Methods for Learning About Your Community
Methods for learning about your commnity
The community study task group can gather information about the community of ministry in a variety of ways:
- Census data and other published reports: The census (available on the Internet, www.census.gov provides a wealth of demographic information and tracks changing trends. Ask your local librarian for help in accessing the census data for your community. Other kinds of reports on your community may also be available from a local university, the school board, the chamber of commerce, or another church.
- Maps: Detailed street maps can be obtained from the planning department of your municipal government. Or download a map from mapquest.com. See the Word & Deed Network resource list for Christian mapping software programs (e.g. the Mapping Center for Evangelism and Church Growth, mappingcenter.org). You can also draw your own map of your community based on your observations. Use Tool #29 to fill in the map with important characteristics of the community.
- Documents: Collect neighborhood publications, articles about the community in city newspapers, and newsletters from nonprofits that work in the community.

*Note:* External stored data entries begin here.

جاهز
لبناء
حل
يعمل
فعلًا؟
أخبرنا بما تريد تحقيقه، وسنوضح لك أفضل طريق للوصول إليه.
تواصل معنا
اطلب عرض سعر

- Surveys: Written or oral questionnaires ask community members to identify local needs, issues, and assets. If church members are not from the community, try to pair each member on the survey team with a local resident who knows the people in the neighborhood. While surveys can also gather information about people's background and interests, they should not be too personal or intrusive. Tool #32 provides a sample survey format.
- Interviews: Identify leaders and "insiders" in the community (elected officials, business leaders, community organizers, other pastors, long-time residents) to interview. Also include interviews with "ordinary" members of the community. Ask about their experiences and views of the community, their perceptions of your church, and their suggestions for how the church could impact the community's well-being. See "Networking in the community", and Tool #33 for a sample interview guide and networking log.

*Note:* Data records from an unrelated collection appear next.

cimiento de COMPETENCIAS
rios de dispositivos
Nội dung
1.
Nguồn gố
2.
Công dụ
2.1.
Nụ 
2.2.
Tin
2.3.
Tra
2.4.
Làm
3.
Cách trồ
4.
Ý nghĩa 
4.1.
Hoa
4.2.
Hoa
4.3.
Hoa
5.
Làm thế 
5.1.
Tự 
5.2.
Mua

- Focus groups: Gather a group of community members to share their insights. Groups can either reflect the diversity of the community or share a common key characteristic (such as seniors, or parents of teenagers). It is helpful to start by asking broad questions about people's opinions and observations of community life - their fears, gripes, prides and hopes. As your ministry focus narrows, focus groups can target specific questions (such as what kinds of ministries for seniors are needed, or why people think so many local teens are becoming pregnant).
- Community informant panel: Invite a selection of experts on the community - e.g., a school principal, city council representative, police officer, business leader, and neighborhood association representative - to a meeting at the church where each can give a brief presentation on the community and answer questions.
- Observation: Conduct visual surveys by foot ("walking surveys") and by car ("windshield surveys"). (See Tool #31 for questions to guide your observations.) Make an effort to seek out the hidden corners, the people living on the margins.
- Participation: Participant observation in a spirit of Christian servanthood-as distinct from voyeurish, gawking "slumming"-is especially important if your community of ministry is geographically, culturally or economically distant from your own. Suggested activities to help church members soak in community life and become more familiar with the area include:
- shopping, eating, and walking in the neighborhood;
- riding public transportation into and around the community rather than driving;
- spending a few hours in the waiting room of the local emergency room or welfare office;
- hanging out in public spaces like parks or libraries;
- volunteering at a homeless shelter or other local service agency;
- attending civic, cultural, sporting, or seasonal events (town meetings, concerts, Little League games, Easter parades);
- worshiping at church services in the neighborhood.
"Insiders": Use church members as a resource: members who live in the community of ministry; who came to your church as a result of your community outreach; or who work in the community, particularly in service positions such as health care providers and teachers.
In selecting your community assessment methods, seek a balance of qualitative and quantitative information, as the Handbook for Urban Church Ministries (p. 13) explains:
You are looking for both objective and intuitive information. Intuitive insight about the neighborhood, as you can gain from conversations with residents, for example, puts living human faces on social circumstances. Objective information, as found in sources like census data, broadens individual experiences to community trends. Based on intuition alone, you might end up creating an entire program to meet needs that only one or two families are experiencing. Working with data alone, you risk becoming simply another social service agency, missing the warmth of gospel love for God's people around you.